Why not? Air gets everywhere on Earth, even places that little or no water gets to.
This is a novel bedtime story, but I don’t think that the argument is compelling. It seems to be ‘supported’ by assumptions and assertions that are based on little more than the authors wanting it to be true.
Earth’s material history has nothing to do with the arrival of one man and one woman. Before these. All life was created and snowball theory is bogus just as evolution is bogus. None is replicable nor ever observed.
“Earth’s material history has nothing to do with the arrival of one man and one woman.”
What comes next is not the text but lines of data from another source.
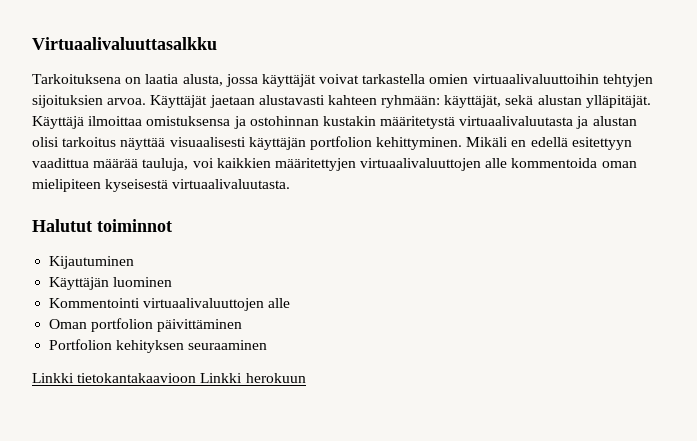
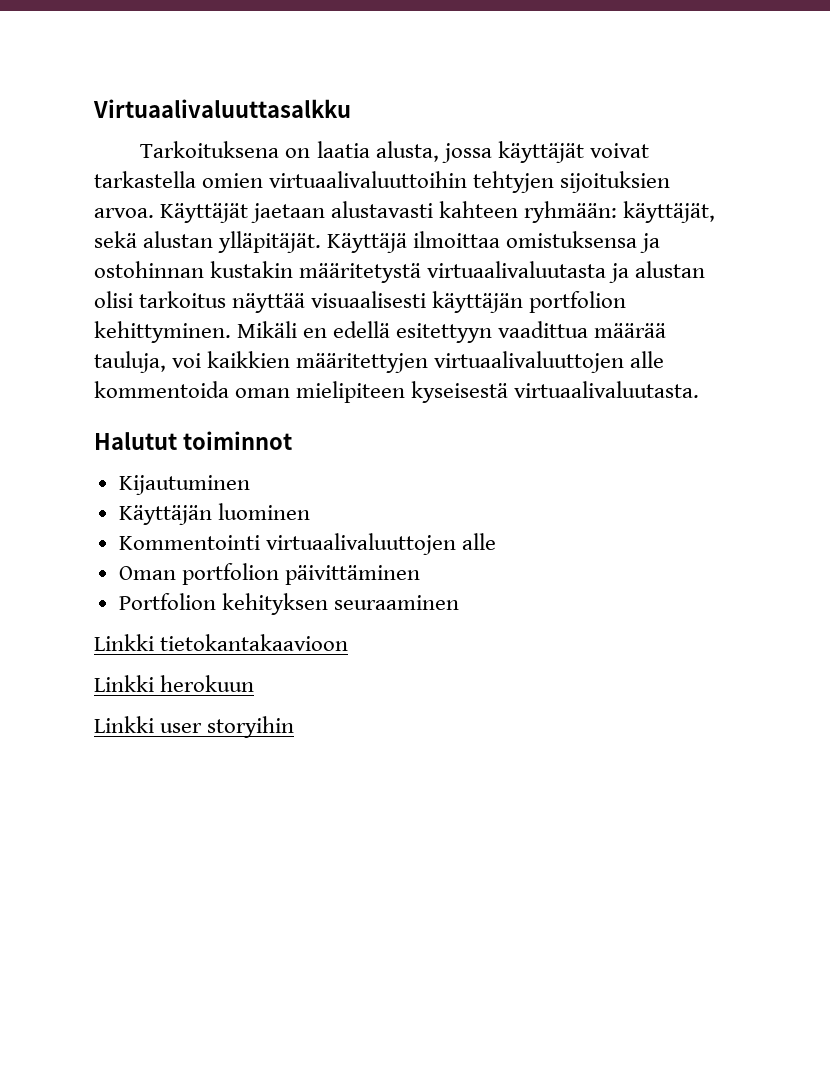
(197, 378) none -> (349, 642) //
(306, 378) none -> [94,716,295,738] // Linkki user storyihin

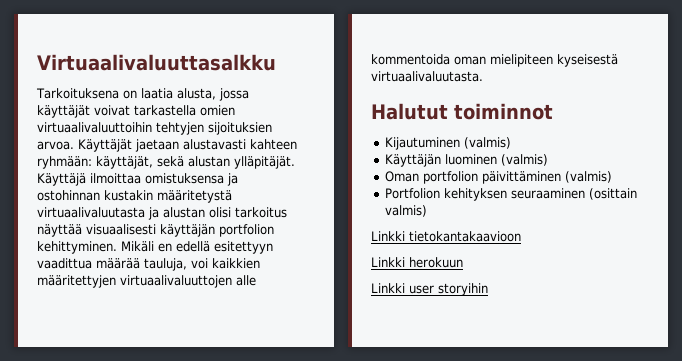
(250, 485) none -> [463,137,511,149] (valmis)
[118,533,496,555] // Kommentointi virtuaalivaluuttojen alle -> [500,154,548,166] (valmis)
(420, 575) none -> [564,171,612,183] (valmis)
(459, 602) none -> [588,188,637,200] [384,205,427,217] (osittain valmis)

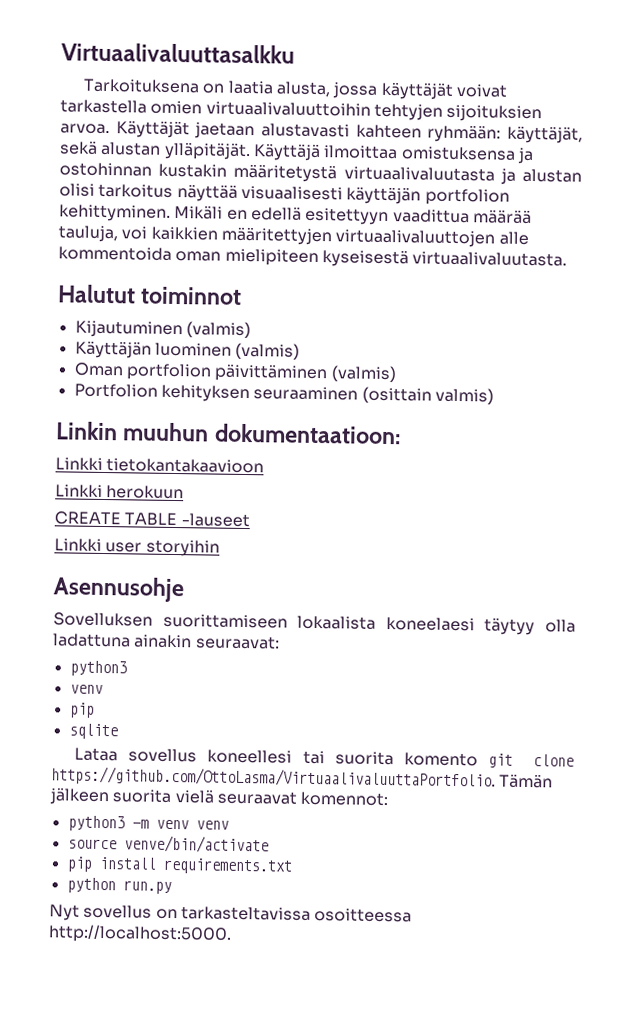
(427, 211) none -> [55,421,401,445] // Linkin muuhun dokumentaatioon:
(463, 262) none -> [54,511,250,528] // CREATE TABLE -lauseet
(488, 289) none -> [53,576,185,603] [53,612,577,636] [53,633,280,650] [69,660,127,677] [69,684,103,694] [69,702,95,718] [68,723,118,740] [74,747,574,768] [51,766,554,790] [49,787,390,807] [67,815,229,832] [67,835,269,854] [66,856,293,875] [66,877,172,894] [49,904,413,923] [48,924,232,944] // Asennusohje // Sovelluksen suorittamiseen lokaalista koneelaesi täytyy olla ladattuna ainakin seuraavat: // python3 // venv // pip // sqlite // Lataa sovellus koneellesi tai suorita komento git clone https://github.com/OttoLasma/VirtuaalivaluuttaPortfolio. Tämän jälkeen suorita vielä seuraavat komennot: // python3 -m venv venv // source venve/bin/activate // pip install requirements.txt // python run.py // Nyt sovellus on tarkasteltavissa osoitteessa http://localhost:5000.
First of all, it is illogical to assert without evidence ‘the arrival of one man and one woman’. But even allowing for that, your logic is still flawed – at minimum, the earth would have to be created to host those two.
“Before these.”
This is not even a complete sentence.
“All life was created and snowball theory is bogus just as evolution is bogus. None is replicable nor ever observed.”
You can scream your opinions all you want, but opinions without supporting arguments have no place in intelligent human conversation. Where is your evidence for all that you claim? Especially the theory of evolution is quite old, and a bunch of scientists have presented a bunch of evidence to support that theory, and so the onus is on you to start there and show why all those scientists are wrong. Just stating your opinion is ok, if that’s all you can do, but then don’t expect others to take you seriously.